= Teatro Contavalli, Bologna =

Opera house in Bologna

The Teatro Contavalli was an opera house and theatre located at Via Mentana #2, in Bologna, region of Emilia-Romagna, Italy. Long since utilised as a theatre, the site is now occupied by offices for the Centro Italiano di Documentazione sulla Cooperazione e L' Economia Sociale.

==History==
The theatre was inaugurated on 3 October 1814, under the patronage of doctor and entrepreneur, Antonio Contavalli, in a lot that once formed part of the Carmelite convent affiliated with the church of San Martino. The engineer was Giovanni Battista Martinetti and the architect was Giuseppe Nadi. The entrance was the stairwell entrance to the monastery, but the three-storey, newly built hall, seating up to 800 attendees, and the theatre curtain were decorated with paintings by Antonio Basoli. Other portions were decorated by Pietro Fancelli, Luigi Cini, Ridolfo Fantuzzi, and Mauro Berti. The stucco work was by Pietro Trifoglio. The style of the decoration was described as Pompeian (19th-century interpretation of Ancient Roman motifs) in style.

The initial premiere featured Matilde ossia la Selvaggia by Carlo Coccia. Soon after the theatre premiered the opera, L'Italiana in Algeri by Rossini and sung by Maria Marcolini, proved to be successful, and moved to the Teatro Comunale and the Teatro al Corso. In 1816, the opera house put on a performance of Barbiere di Siviglia, also by Rossini; and this house was often used to present plays by Rossini in Bologna, such as Matilde di Shabran o sia Bellezza e Cuor di ferro.

In 1824, the Accademia Filodrammatica, led by the Marquis Massimiliano Angelelli, decided to focus on classic theatrical performances. This caused dissenting members to form a faction opposed to the purists, with the support of the Cardinal Legate; they formed the Società dei Concordi, which patronised modern works, often with controversial political overtones, at the Contavalli. In 1876, a new production company, the Accademia Filodrammatica Albergati was formed under Marchese Gioacchino Napoleone Pepoli, and affiliated with this theatre.

In 1888 Alfredo Testoni, with the help of the Società del Dottor Balanzone, who was affiliated with the Contavalli, formed a company dedicated to performances in local dialect and vernacular. Among the players were Argia and Guglielmina Magazzari, Augusto Galli, and Carlo Musi. The first work they sponsored was a comedy in Bolognese dialect titled Pisuneint (Pigionanti) by Testoni.

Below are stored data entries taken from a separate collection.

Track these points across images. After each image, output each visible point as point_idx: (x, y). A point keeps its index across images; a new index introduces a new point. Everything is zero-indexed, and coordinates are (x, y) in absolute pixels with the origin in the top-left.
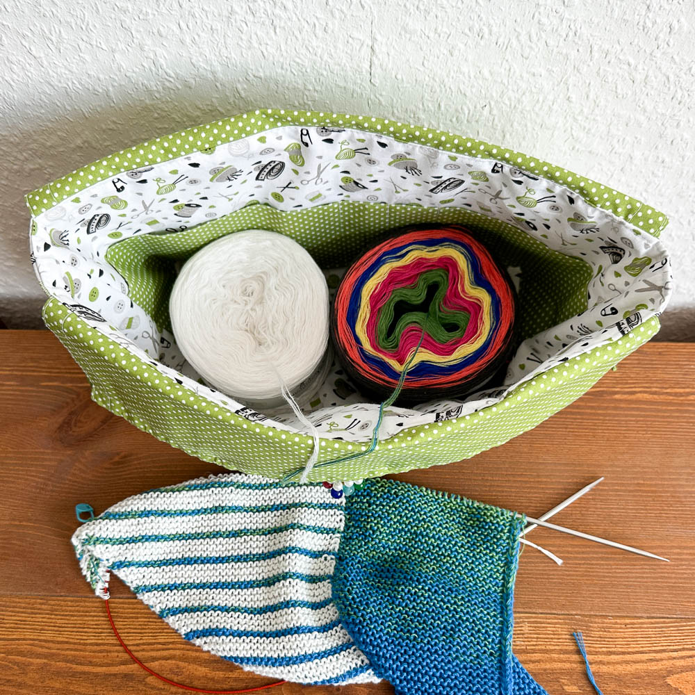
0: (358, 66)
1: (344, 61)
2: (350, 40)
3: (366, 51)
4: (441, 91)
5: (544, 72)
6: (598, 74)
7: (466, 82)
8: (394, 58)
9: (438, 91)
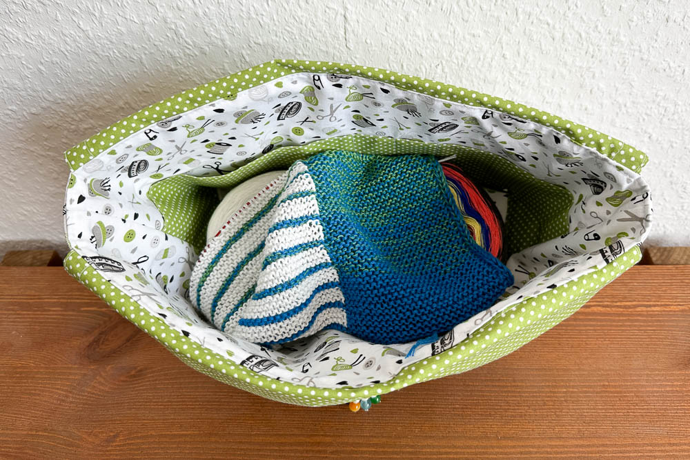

By 1909, Testoni had joined the theatre company with Goffredo Galliani (1857-1933), and they performed Acqua e ciacher in the then-refurbished Contavalli theatre. It presented many performances by Angelo Gandolfi (1886-1942). However, the theatre company was soon splintered by acrimony between the actors. The theatre continued under Galliani until 1938, when it became a cinema, until 1979, when it was functioning as a cinema for pornographic films (cinema a luci rossi). The theatre hall no longer exists.